Dhiman Rohan, Indramohan Mohanalaxmi, Barnes Peter F, Nayak Ramesh C, Paidipally Padmaja, Rao L Vijaya Mohan, Vankayalapati Ramakrishna
Center for Pulmonary and Infectious Disease Control, Department of Microbiology and Immunology, University of Texas Health Center, Tyler, TX 75708-3154, USA.
J Immunol. 2009 Nov 15;183(10):6639-45. doi: 10.4049/jimmunol.0902587. Epub 2009 Oct 28.
We determined whether human NK cells could contribute to immune defenses against Mycobacterium tuberculosis through production of IL-22. CD3(-)CD56(+) NK cells produced IL-22 when exposed to autologous monocytes and gamma-irradiated M. tuberculosis, and this depended on the presence of IL-15 and IL-23, but not IL-12 or IL-18. IL-15-stimulated NK cells expressed 10.6 times more DAP10 mRNA compared with control NK cells, and DAP10 siRNA inhibited IL-15-mediated IL-22 production by NK cells. Soluble factors produced by IL-15-activated NK cells inhibited growth of M. tuberculosis in macrophages, and this effect was reversed by anti-IL-22. Addition of rIL-22 to infected macrophages enhanced phagolysosomal fusion and reduced growth of M. tuberculosis. We conclude that NK cells can contribute to immune defenses against M. tuberculosis through production of IL-22, which inhibits intracellular mycobacterial growth by enhancing phagolysosomal fusion. IL-15 and DAP-10 elicit IL-22 production by NK cells in response to M. tuberculosis.

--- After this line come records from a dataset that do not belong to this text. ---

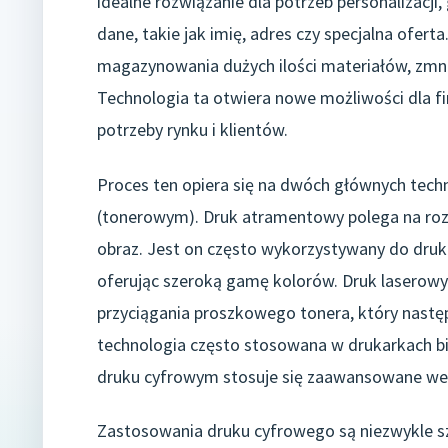
idealne rozwiązanie dla potrzeb personalizacji
dane, takie jak imię, adres czy specjalna ofert
magazynowania dużych ilości materiałów, zmni
Technologia ta otwiera nowe możliwości dla fi
potrzeby rynku i klientów.
Proces ten opiera się na dwóch głównych tec
(tonerowym). Druk atramentowy polega na rozp
obraz. Jest on często wykorzystywany do druku 
oferując szeroką gamę kolorów. Druk laserow
przyciągania proszkowego tonera, który następ
technologia często stosowana w drukarkach bi
druku cyfrowym stosuje się zaawansowane wersj
Zastosowania druku cyfrowego są niezwykle sz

我们确定了人类自然杀伤细胞(NK细胞)是否能够通过产生白细胞介素-22(IL-22)来参与针对结核分枝杆菌的免疫防御。当暴露于自体单核细胞和经γ射线照射的结核分枝杆菌时,CD3(-)CD56(+) NK细胞会产生IL-22,这取决于IL-15和IL-23的存在,而不依赖于IL-12或IL-18。与对照NK细胞相比,IL-15刺激的NK细胞表达的DAP10 mRNA多10.6倍,并且DAP10小干扰RNA(siRNA)抑制了NK细胞由IL-15介导的IL-22产生。IL-15激活的NK细胞产生的可溶性因子抑制了巨噬细胞中结核分枝杆菌的生长,并且这种作用被抗IL-22所逆转。向受感染的巨噬细胞中添加重组IL-22(rIL-22)增强了吞噬溶酶体融合并减少了结核分枝杆菌的生长。我们得出结论,NK细胞可以通过产生IL-22来参与针对结核分枝杆菌的免疫防御,IL-22通过增强吞噬溶酶体融合来抑制细胞内分枝杆菌的生长。IL-15和DAP-10促使NK细胞响应结核分枝杆菌产生IL-22。